Ces derniers jours, l’Inde a accueilli le sommet des BRICS, ce qui a valu quelques déconvenues à Air Calédonie International. Au-delà, ce sommet a été consacré pour l’essentiel aux questions relatives aux minerais critiques et aux terres rares, donc au nickel.
Les BRICS sont un groupe de dix pays qui veut rivaliser avec le G7 et qui se réunit chaque année. On y retrouve la Russie, la Chine, l’Inde, le Brésil, l’Indonésie, l’Iran, l’Afrique du Sud, l’Éthiopie, les Émirats arabes unis et l’Égypte. On le sait, les minéraux critiques tels que le lithium, le cobalt, le nickel, le cuivre, le graphite et les terres rares sont essentiels à la fabrication de véhicules électriques, de batteries, de semi-conducteurs, de panneaux solaires, d’éoliennes, mais aussi et surtout de systèmes de défense de pointe. Or, leur approvisionnement est fortement menacé.
Selon le journal The Times of India, lors de ce sommet de New Delhi, les dirigeants ont appelé « à des chaînes d’approvisionnement fiables, diversifiées et résilientes pour les minéraux nécessaires aux technologies énergétiques à émissions nulles et faibles et à la sécurité énergétique ». Dans ce contexte, le gouvernement de Narendra Modi a signé en mai dernier un accord-cadre avec les États-Unis pour l’extraction et le traitement des minéraux critiques et des terres rares. Dans le même temps, la société d’État Khanij Bidesh India Limited s’est associée au bureau australien des minéraux critiques pour mener des explorations conjointes. L’Inde a rejoint l’initiative du Quad – un pacte économique et stratégique signé en mai 2026 par quatre pays : les États-Unis, l’Australie, l’Inde et le Japon – afin de mettre en place des réseaux d’approvisionnement résilients et fiables. Et puis, surtout, elle collabore avec la France au sein d’un groupe de travail conjoint dédié.

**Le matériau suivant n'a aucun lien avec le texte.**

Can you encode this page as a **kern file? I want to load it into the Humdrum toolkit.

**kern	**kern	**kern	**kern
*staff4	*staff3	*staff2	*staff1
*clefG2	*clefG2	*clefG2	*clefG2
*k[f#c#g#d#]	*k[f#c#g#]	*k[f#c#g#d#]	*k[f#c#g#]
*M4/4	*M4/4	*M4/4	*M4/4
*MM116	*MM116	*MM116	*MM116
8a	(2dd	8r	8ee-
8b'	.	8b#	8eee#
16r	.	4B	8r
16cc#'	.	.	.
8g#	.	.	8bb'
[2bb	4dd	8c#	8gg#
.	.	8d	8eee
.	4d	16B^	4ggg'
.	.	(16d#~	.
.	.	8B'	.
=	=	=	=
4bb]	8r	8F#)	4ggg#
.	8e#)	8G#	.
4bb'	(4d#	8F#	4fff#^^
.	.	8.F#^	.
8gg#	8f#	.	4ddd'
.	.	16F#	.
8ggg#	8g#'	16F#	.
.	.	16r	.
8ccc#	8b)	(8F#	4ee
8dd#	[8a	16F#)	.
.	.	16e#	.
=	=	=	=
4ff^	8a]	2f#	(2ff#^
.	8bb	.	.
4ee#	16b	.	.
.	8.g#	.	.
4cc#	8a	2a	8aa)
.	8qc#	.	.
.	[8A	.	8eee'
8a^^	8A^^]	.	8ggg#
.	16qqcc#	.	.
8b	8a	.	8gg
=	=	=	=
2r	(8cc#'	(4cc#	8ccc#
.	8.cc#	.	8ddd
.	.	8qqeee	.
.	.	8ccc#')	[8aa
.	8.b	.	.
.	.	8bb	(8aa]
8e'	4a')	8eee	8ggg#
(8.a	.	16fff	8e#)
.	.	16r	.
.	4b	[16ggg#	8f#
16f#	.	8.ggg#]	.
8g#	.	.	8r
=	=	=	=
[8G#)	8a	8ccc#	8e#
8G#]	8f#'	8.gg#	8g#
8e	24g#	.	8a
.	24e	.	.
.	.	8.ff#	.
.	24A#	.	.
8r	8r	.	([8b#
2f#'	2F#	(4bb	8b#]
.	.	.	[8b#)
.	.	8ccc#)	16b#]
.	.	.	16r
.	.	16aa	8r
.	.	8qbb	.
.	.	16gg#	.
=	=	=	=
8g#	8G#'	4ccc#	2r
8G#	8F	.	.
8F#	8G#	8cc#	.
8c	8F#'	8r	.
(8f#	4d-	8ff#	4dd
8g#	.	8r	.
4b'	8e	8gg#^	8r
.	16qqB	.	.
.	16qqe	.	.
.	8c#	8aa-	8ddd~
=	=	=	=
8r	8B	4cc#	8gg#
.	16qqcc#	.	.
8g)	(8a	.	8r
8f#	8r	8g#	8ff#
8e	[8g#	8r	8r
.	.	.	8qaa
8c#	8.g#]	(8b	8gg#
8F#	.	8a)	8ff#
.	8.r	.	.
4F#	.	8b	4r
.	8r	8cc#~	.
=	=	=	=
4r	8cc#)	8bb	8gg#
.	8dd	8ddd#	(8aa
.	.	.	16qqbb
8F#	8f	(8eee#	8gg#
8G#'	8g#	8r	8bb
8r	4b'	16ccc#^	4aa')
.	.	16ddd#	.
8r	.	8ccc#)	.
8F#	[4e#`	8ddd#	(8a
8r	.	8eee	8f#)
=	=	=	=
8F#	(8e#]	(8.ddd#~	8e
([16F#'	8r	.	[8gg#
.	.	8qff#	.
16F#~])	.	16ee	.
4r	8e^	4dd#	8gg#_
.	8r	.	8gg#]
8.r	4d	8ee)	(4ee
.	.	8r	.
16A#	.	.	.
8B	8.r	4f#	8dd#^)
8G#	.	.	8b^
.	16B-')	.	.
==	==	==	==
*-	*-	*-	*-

Acquérir des gisements miniers à l’étranger
La première réunion de ce groupe de travail, le « India-France Joint Working Group on Critical Minerals », s’est tenue à New Delhi en juillet dernier. Les travaux et les discussions ont porté sur l’exploration, l’extraction, la transformation, le recyclage et la sécurisation des chaînes d’approvisionnement en minerais critiques et en terres rares.
Selon l’ambassadeur d’Inde en France, Sanjeev Kumar Singla : « Concernant les technologies critiques et émergentes, nous avons décidé de constituer un groupe conjoint de développement de technologies de pointe et d’adopter une déclaration d’intention commune pour coopérer dans le domaine des minéraux critiques. Une lettre d’intention a également été signée pour établir un centre dédié aux matériaux avancés entre notre Département des sciences et de la technologie et le CNRS français, l’une des plus grandes institutions scientifiques au monde, particulièrement axée sur la recherche fondamentale. Nous avons par ailleurs signé un avenant à la convention fiscale bilatérale visant à éviter la double imposition entre nos deux pays. »
Rappelons qu’en février dernier, le Premier ministre Narendra Modi et le président Emmanuel Macron, dans une déclaration commune, ont convenu d’approfondir leur coopération dans ce secteur. Alors que le Service géologique de l’Inde annonce avoir entrepris 300 projets d’exploration de minéraux critiques rien que cette année, The Times of India indique que « le gouvernement encourage également les entreprises privées à acquérir des gisements miniers à l’étranger, à entreprendre l’exploitation minière et le semi-traitement, puis à importer la matière première en Inde ».
Et parmi les gisements miniers dont il est question figurent ceux de Nouvelle-Calédonie, ce qui explique la présence d’intérêts indiens autour de nos usines métallurgiques, et plus certainement encore l’adresse du chef de l’État, qui est opposé à une présence chinoise au sein de la filière nickel calédonienne.